使用requests进行get只获取到了一部分html源码,下面是我的代码
def get_url(self,url=None,proxies=None): header = { 'User-Agent' : 'Mozilla/5.0 (X11; Ubuntu; Linux x86_64; rv:46.0) Gecko/20100101 Firefox/46.0', 'Content-Type': 'application/x-www-form-urlencoded', 'Connection' : 'Keep-Alive', 'Accept':'text/html,application/xhtml+xml,application/xml;q=0.9,*/*;q=0.8' } for prox in proxies: try: r=requests.get(url,proxies=prox,headers=header) if r.status_code!=200: continue else: print "使用{0}连接成功>>".format(prox) return r.content except Exception, e: return None
proxies参数是一个代理列表,这段代码会尝试使用proxies进行访问,访问成功就会返回
但是我获取到的页面源码不完整
巴扎黑2017-04-17 17:55:46
There are several reasons
1. Maybe some content is loaded via ajax.
So the full profile content cannot be obtained through requests.get.
It is recommended to use tools such as firebug to determine whether this is the reason.
Is this content only available after logging in?
PHP中文网2017-04-17 17:55:46
My code can get the entire content of the page, but it does not use the proxies parameter of requests.
Try to see if you can get the full content without using an agent?
My code:
import requests
headers = {
'User-Agent' : 'Mozilla/5.0 (X11; Ubuntu; Linux x86_64; rv:46.0) Gecko/20100101 Firefox/46.0',
'Content-Type': 'application/x-www-form-urlencoded',
'Connection' : 'Keep-Alive',
'Accept':'text/html,application/xhtml+xml,application/xml;q=0.9,*/*;q=0.8'
}
html = requests.get('http://www.xicidaili.com/nn/', headers=headers).text
print html
PHP中文网2017-04-17 17:55:46
I caught an Ubuntuer one...and even installed the theme...I just passed it...
怪我咯2017-04-17 17:55:46
The answer from the 1st floor is very clear. It should be that the web page returned is loaded asynchronously. It is recommended that you use fiddler to capture the packet to see if there is an asynchronous request!
ringa_lee2017-04-17 17:55:46
Let me tell you how to troubleshoot. [Old drivers don’t complain]
1. Use Chrome's network tool to capture packets (other tools are also acceptable), and compare the response with the results you captured.

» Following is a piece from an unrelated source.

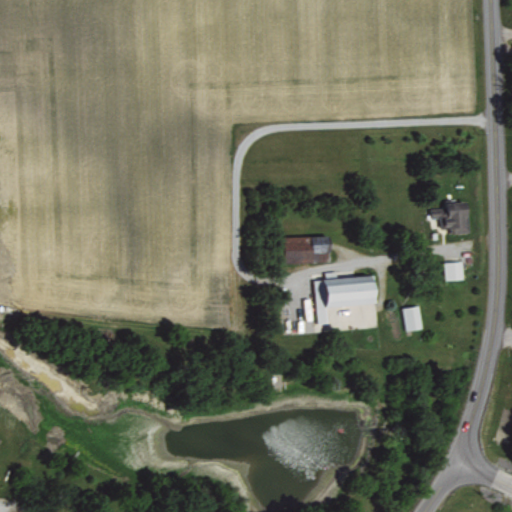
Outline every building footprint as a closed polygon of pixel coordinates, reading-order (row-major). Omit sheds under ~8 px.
[(468,232),(467,200),(445,200),(445,207),(431,207),(431,222),(439,222),(439,227),(449,227),(449,232),(468,232)] [(285,261),(330,259),(329,241),(313,242),(313,235),(283,237),(285,261)] [(444,279),(463,278),(462,260),(443,261),(444,279)] [(315,323),(326,322),(325,305),(374,303),(373,275),(313,278),(315,323)] [(403,329),(420,328),(418,304),(401,306),(403,329)]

If they are the same, it means that this page needs to be rendered through js.
2. If the results in step 1 are inconsistent, consider the impact of other fields in the header. In general, cookies affect access rights, and user-agent affects the dom structure and content. Mainly check these two points first. (There may be some weird headers that require special processing)
3. Open a proxy test request to check for problems such as access to IP being blocked
4. If it is determined to be a page rendered by js. There are two solutions. One is to capture the api interface (requiring keen ability to discover rules). For the packet capture method, refer to 1. The second is to directly perform js rendering (related operations) on the server to obtain the final page rendering result.